Extracted records
=== Begin Enclosure ===
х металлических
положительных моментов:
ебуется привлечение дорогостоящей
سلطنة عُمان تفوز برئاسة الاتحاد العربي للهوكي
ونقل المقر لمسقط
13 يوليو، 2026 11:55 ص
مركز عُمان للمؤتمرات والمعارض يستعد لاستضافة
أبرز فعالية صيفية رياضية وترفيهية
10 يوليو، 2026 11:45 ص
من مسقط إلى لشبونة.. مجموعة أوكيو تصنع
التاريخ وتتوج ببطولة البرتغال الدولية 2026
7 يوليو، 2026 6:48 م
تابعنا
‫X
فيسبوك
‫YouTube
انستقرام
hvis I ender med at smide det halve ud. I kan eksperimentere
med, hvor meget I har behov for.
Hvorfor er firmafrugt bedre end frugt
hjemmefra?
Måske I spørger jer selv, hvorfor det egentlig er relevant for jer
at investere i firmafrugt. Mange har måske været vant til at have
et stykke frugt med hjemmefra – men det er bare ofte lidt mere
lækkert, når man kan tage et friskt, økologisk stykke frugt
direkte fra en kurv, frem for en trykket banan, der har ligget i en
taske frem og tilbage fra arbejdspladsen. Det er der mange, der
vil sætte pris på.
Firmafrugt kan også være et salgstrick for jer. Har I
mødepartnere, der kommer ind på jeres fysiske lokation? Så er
=== End Enclosure ===
=== Begin Enclosure ===
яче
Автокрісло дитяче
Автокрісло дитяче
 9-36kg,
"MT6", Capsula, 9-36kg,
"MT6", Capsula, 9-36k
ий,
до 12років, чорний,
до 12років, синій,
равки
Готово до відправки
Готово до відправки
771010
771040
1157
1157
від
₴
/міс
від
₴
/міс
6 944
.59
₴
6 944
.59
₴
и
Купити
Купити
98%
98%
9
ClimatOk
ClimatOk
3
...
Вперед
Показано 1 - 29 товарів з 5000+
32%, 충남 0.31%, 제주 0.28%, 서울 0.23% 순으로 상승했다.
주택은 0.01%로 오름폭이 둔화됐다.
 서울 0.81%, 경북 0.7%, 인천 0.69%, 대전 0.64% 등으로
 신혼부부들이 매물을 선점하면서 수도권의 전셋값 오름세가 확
=== End Enclosure ===
=== Begin Enclosure ===
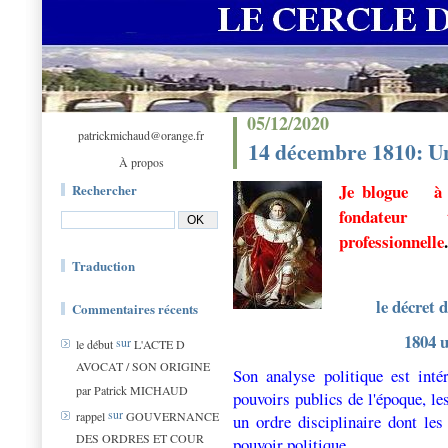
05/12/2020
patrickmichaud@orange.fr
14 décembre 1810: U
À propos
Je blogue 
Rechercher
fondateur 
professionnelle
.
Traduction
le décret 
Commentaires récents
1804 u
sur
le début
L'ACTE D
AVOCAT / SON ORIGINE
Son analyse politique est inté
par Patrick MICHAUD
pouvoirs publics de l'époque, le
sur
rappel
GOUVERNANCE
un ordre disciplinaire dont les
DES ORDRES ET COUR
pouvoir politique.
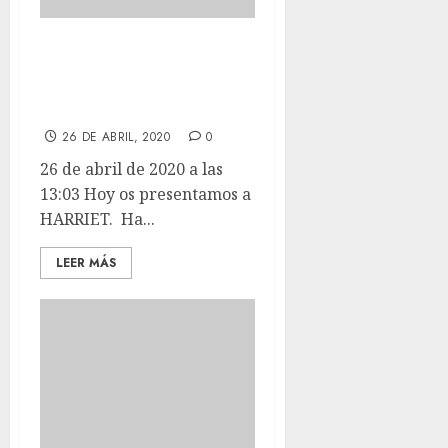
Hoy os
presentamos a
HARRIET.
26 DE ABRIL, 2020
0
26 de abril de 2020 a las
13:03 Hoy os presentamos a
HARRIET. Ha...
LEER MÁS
=== End Enclosure ===
When the line with "х металлических" is reached in the data above, start copying there, and copy each line exactly until the line with "أبرز فعالية صيفية رياضية وترفيهية" has been copied; copy nothing else.

» THE COMPLETED TASK:
х металлических
положительных моментов:
ебуется привлечение дорогостоящей
سلطنة عُمان تفوز برئاسة الاتحاد العربي للهوكي
ونقل المقر لمسقط
13 يوليو، 2026 11:55 ص
مركز عُمان للمؤتمرات والمعارض يستعد لاستضافة
أبرز فعالية صيفية رياضية وترفيهية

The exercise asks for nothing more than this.